A diffraction image is generated in the measurement area above 0. Details of the fog light mask 9 are shown in FIG. 3, and the imaging plate 10 stops every 60 degrees. It takes 2 seconds to rotate 60 degrees. Exposure, reading, and erasing are performed all at once when stopped. The opening time of the steel plate shutter 2 during exposure was required to be 120 seconds. Reading took 30 seconds. Erasing was performed in 10 seconds. Therefore, the stopping time was 120 seconds. Changing the inclination angle of the steel plate sample 6 and stopping the imaging plate 10 (in this case, changing the inclination angle of the steel plate sample 6
Exposures were carried out one after another while synchronizing each other (every 0 degrees). After one measurement with the sample 6 perpendicular to the incident X-ray beam, tilt the sample in four directions parallel to the plate surface and orthogonal to each other.5.10.1
It was tilted at 5, 20, 25, and 30 degrees, and a total of 25 measurement data were obtained.

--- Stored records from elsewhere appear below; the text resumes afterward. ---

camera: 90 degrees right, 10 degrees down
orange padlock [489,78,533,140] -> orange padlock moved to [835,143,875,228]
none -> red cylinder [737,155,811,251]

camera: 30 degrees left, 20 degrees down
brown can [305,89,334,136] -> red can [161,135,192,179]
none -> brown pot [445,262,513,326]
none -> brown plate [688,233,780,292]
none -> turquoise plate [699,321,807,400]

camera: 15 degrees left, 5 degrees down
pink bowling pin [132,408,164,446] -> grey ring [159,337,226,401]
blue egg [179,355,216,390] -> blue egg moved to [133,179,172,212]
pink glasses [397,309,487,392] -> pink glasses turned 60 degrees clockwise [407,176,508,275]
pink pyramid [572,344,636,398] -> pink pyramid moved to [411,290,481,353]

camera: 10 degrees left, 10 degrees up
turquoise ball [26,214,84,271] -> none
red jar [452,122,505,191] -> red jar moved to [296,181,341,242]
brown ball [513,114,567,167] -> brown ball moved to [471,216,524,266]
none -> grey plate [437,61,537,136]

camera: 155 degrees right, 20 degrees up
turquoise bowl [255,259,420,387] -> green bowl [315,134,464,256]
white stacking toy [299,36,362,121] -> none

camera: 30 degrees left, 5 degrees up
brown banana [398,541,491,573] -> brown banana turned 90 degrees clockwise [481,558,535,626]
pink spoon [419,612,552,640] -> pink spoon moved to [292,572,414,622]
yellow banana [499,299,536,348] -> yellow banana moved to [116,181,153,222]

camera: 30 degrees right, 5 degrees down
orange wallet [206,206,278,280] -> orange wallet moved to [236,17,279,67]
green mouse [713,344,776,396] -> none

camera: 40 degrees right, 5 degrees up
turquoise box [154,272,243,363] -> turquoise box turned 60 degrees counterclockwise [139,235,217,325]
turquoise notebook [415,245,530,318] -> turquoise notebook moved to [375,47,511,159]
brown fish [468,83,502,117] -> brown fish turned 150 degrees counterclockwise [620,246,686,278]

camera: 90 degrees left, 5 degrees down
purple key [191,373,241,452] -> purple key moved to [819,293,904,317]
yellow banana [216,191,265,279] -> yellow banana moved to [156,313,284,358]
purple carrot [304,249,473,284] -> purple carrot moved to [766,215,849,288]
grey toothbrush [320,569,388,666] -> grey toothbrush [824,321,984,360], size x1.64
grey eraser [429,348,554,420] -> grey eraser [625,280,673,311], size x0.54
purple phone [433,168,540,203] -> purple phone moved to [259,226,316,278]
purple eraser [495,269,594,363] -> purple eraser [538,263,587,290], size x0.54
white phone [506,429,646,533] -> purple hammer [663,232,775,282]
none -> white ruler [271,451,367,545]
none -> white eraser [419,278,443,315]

Example 2: When synchrotron radiation (2.5 GeV, 200+sA) was converted into a monochromatic light source and used as a light source, the exposure time was 10 seconds and +- minutes. The stop time was 30 seconds, which was necessary for reading, and efficiency was determined by the reading time.

Conventional method 1; The X-ray film method required a long time of 10 minutes x 25 times for exposure, 120 minutes for development (until drying), and 20 minutes x 25 times for reading with a microphotometer.

Conventional method 2: In the imaging plate method, it took 2 minutes for exposure, 5 minutes for reading and erasing, and 10 minutes for one measurement, including manual labor such as removing and attaching the imaging plate 10.

The above implementation results are summarized in Table 1.

Table 1 Effects of positive pole figure measurement In the case of a coarse grain structure, by scanning the sample in two directions parallel to the plate surface and perpendicular to each other, a sufficient number of crystal grains can be measured and analyzable data can be obtained. be able to.

2) Stress measurement example 1: As shown in FIG. 4, a circular imaging plate 10
Twelve rectangular measurement areas with a width of 20 mm are set on the top. A
B when performing exposure processing in the measurement area.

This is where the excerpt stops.